Wednesday, March 18, 2020

I want to be enlightened!

Questioner: “I want what you wanted”.

Adyashanti: “What did I want?

Questioner: “You wanted to become enlightened.”

Adyashanti: “I wanted to become enlightened. Ok. It didn’t work outEnlightenment becomes enlightened. The me, the little guy, little Steven Larry Gray, that meditated in his parent’s backyard for hours and hours a day, every single day, in the morning and the evening, and did nothing but do the good Buddhist thing, diligently, terribly, terribly disciplined, he didn’t get enlightened. He never made it. He never crossed the river of nirvana, it never happened to him.

I got so exhausted psychically, internally, emotionally, spiritually that I couldn’t keep it up anymore. And i had to see the truth. I was willing to see the truth only because I was exhausted. I can’t do it. And in that “I can’t do it,” and not as a spiritual strategy, emptiness woke up out of the seeker. The seeker didn’t wake up. Consciousness woke up from the seeker, from the personality, from the “me” that was trying so hard."
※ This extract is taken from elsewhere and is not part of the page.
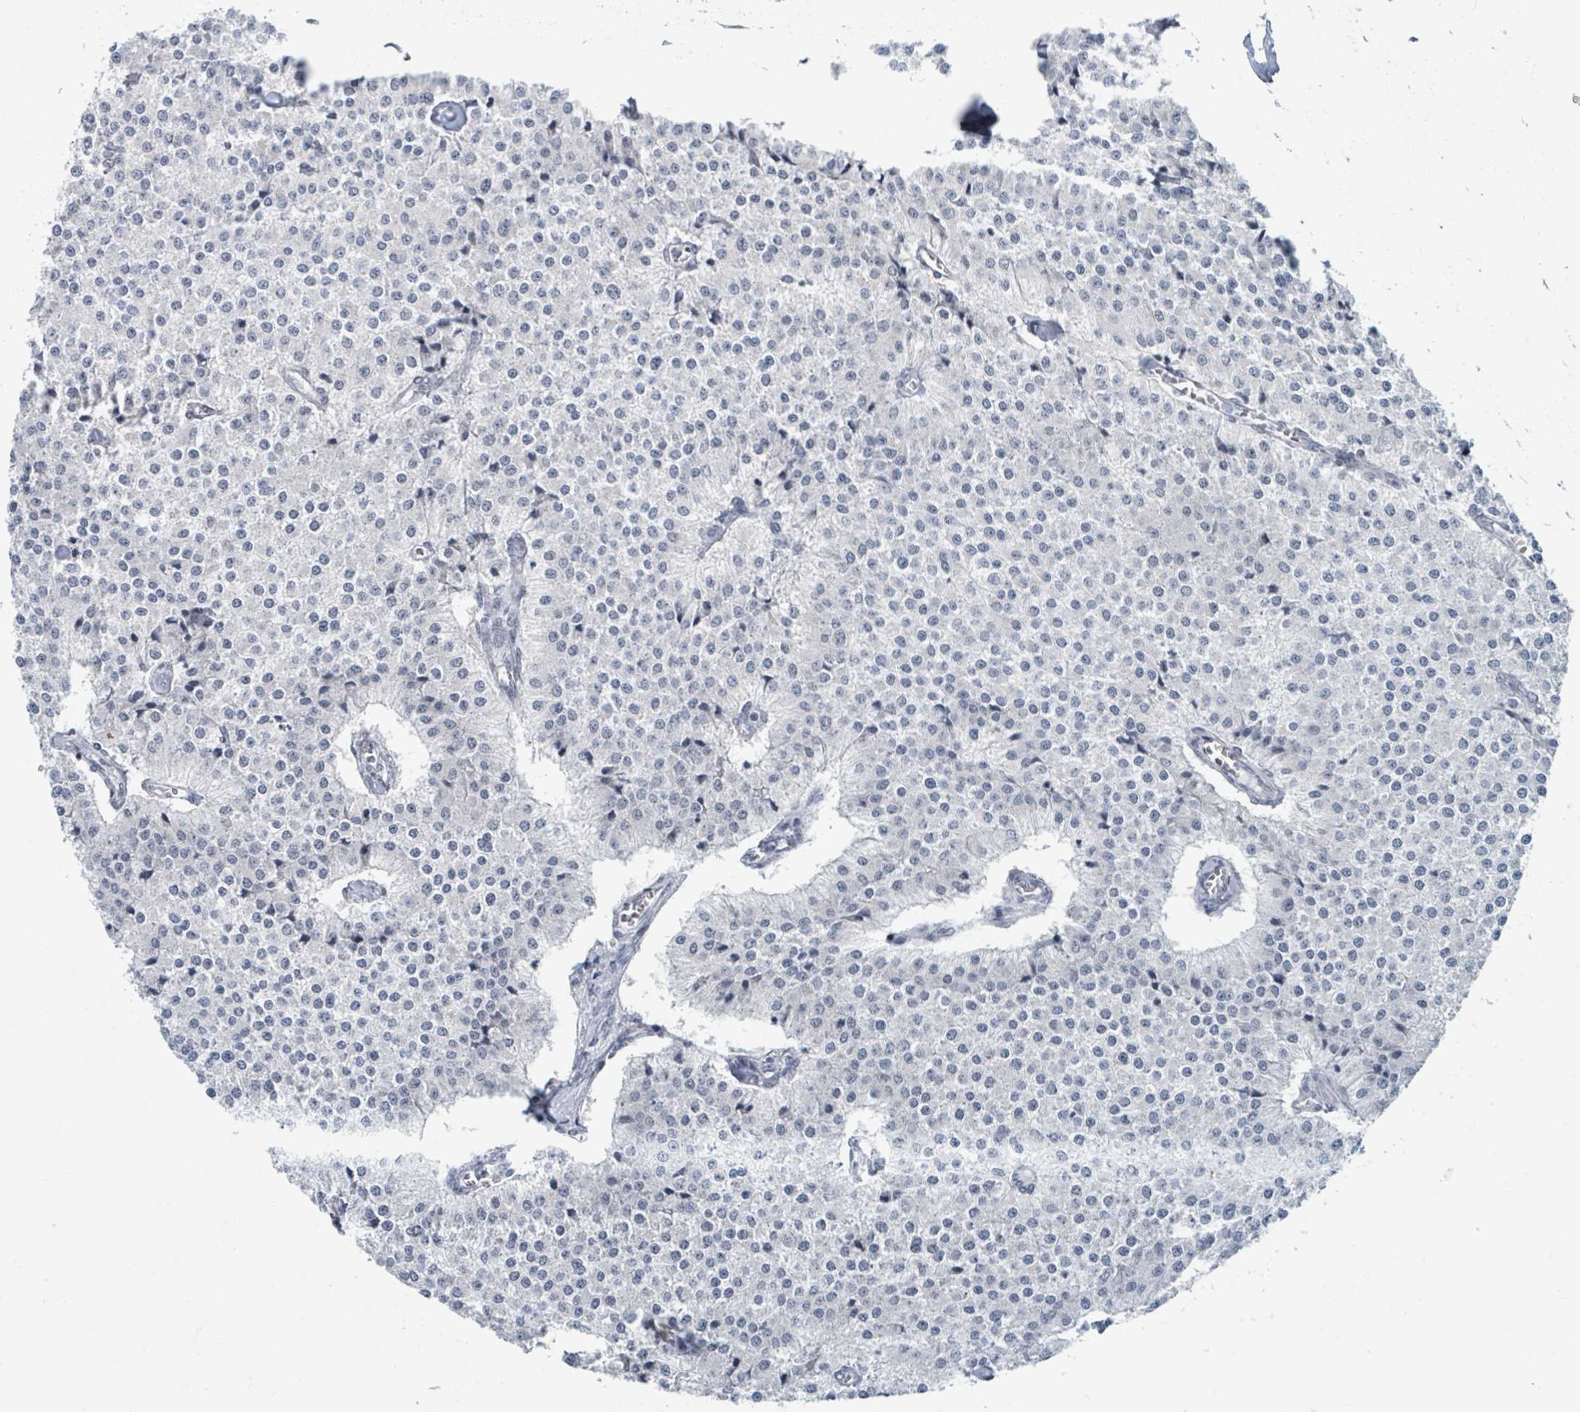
{"staining": {"intensity": "strong", "quantity": "<25%", "location": "nuclear"}, "tissue": "carcinoid", "cell_type": "Tumor cells", "image_type": "cancer", "snomed": [{"axis": "morphology", "description": "Carcinoid, malignant, NOS"}, {"axis": "topography", "description": "Colon"}], "caption": "Protein expression analysis of carcinoid displays strong nuclear staining in approximately <25% of tumor cells.", "gene": "EHMT2", "patient": {"sex": "female", "age": 52}}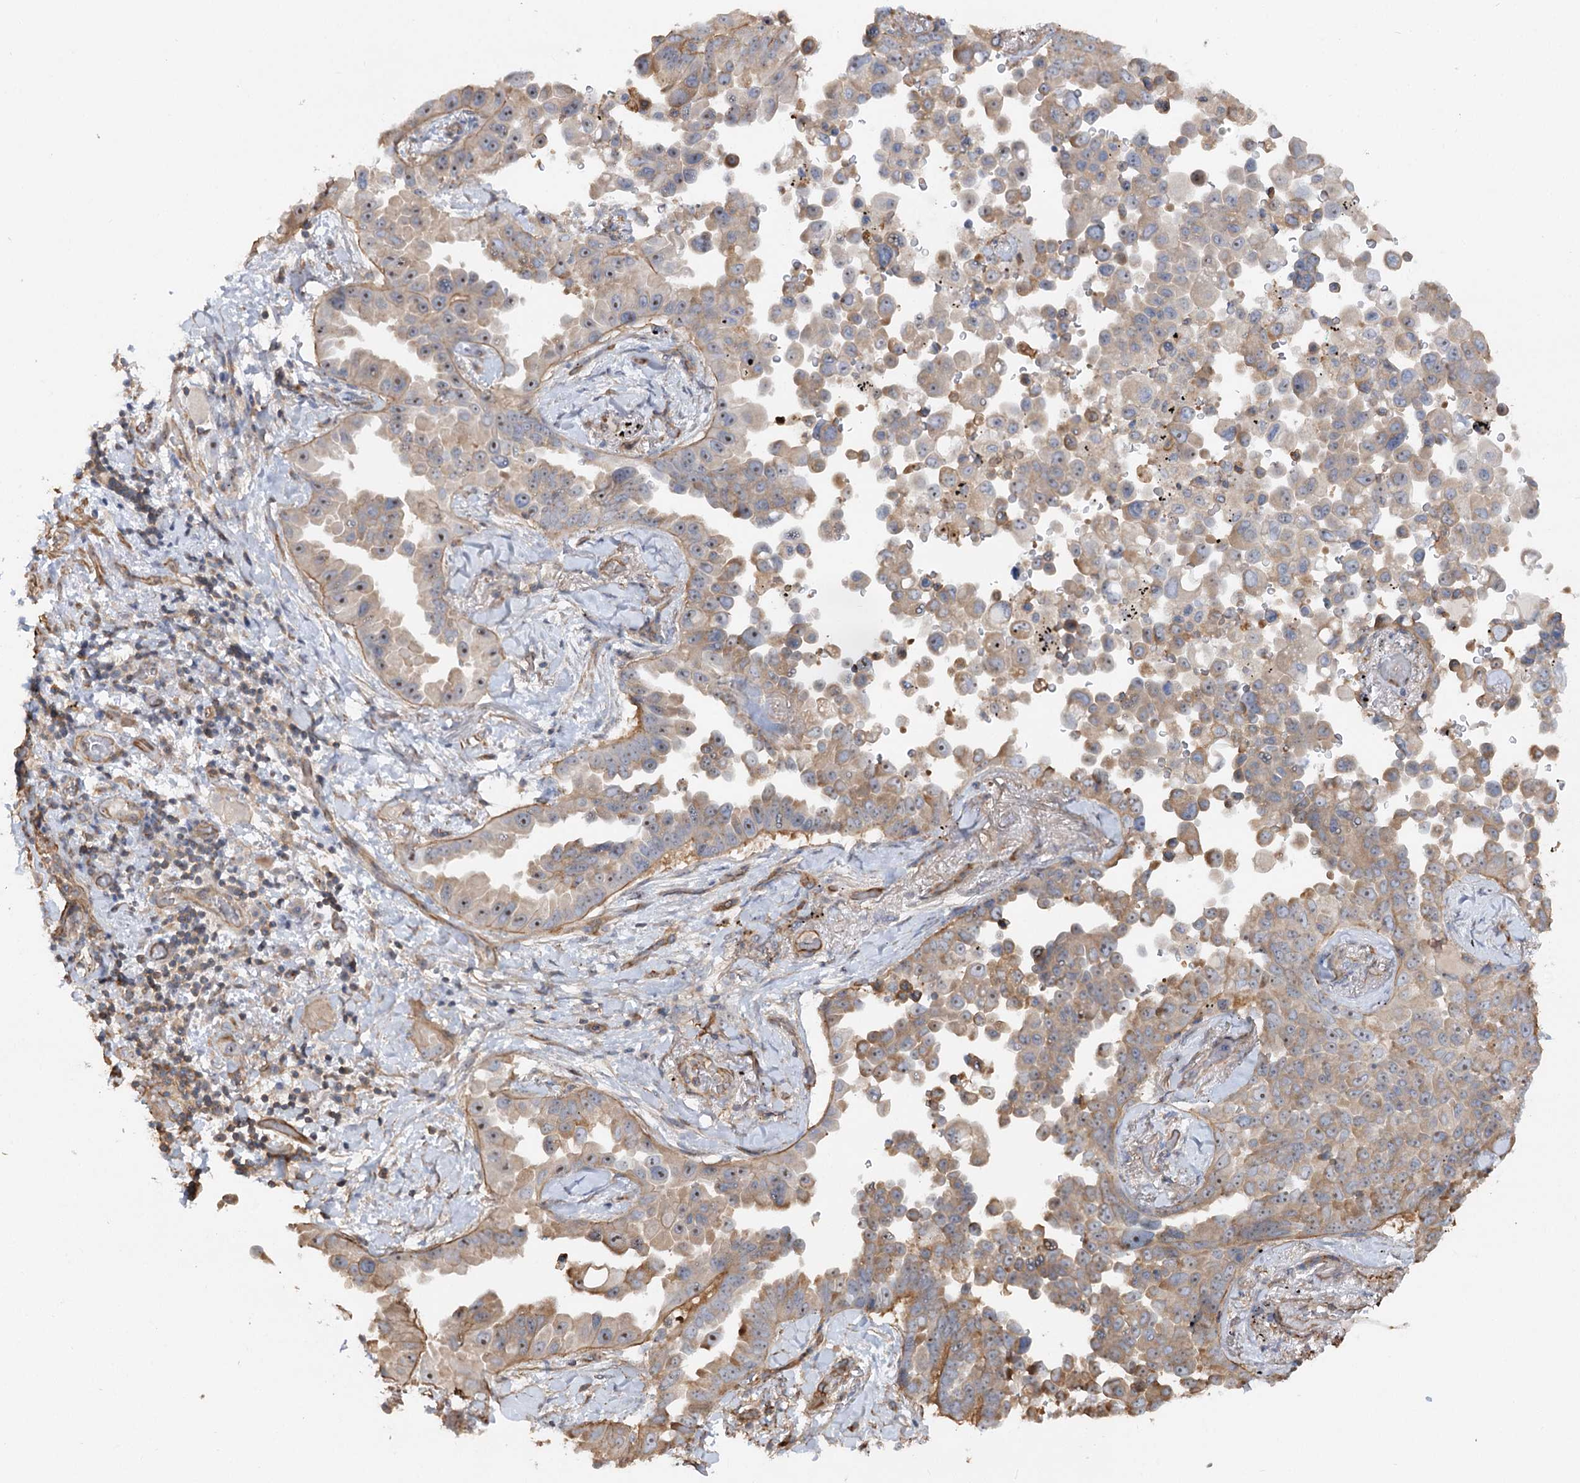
{"staining": {"intensity": "moderate", "quantity": "<25%", "location": "cytoplasmic/membranous,nuclear"}, "tissue": "lung cancer", "cell_type": "Tumor cells", "image_type": "cancer", "snomed": [{"axis": "morphology", "description": "Adenocarcinoma, NOS"}, {"axis": "topography", "description": "Lung"}], "caption": "The immunohistochemical stain labels moderate cytoplasmic/membranous and nuclear positivity in tumor cells of lung adenocarcinoma tissue.", "gene": "WDR36", "patient": {"sex": "female", "age": 67}}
The state that so many seekers are after is a feeling. It’s an insight too, but this insight only becomes relevant when our ‘I’-identity knocks on our door again. It’s not an insight gained for life. It’s situation-specific. Communicating this insight is meaningless, what matters is to transfer this feeling of serenity, love and fulfillment moment by moment. When we say, “I want to be enlightened”, we first have to take away the want—the quest—then the ‘I’-identification and all that remains is enlightenment. Zoom in the here and now and be One with life. Go inside and be One with stillness. Leave everything else up to Consciousness. She is always near-by.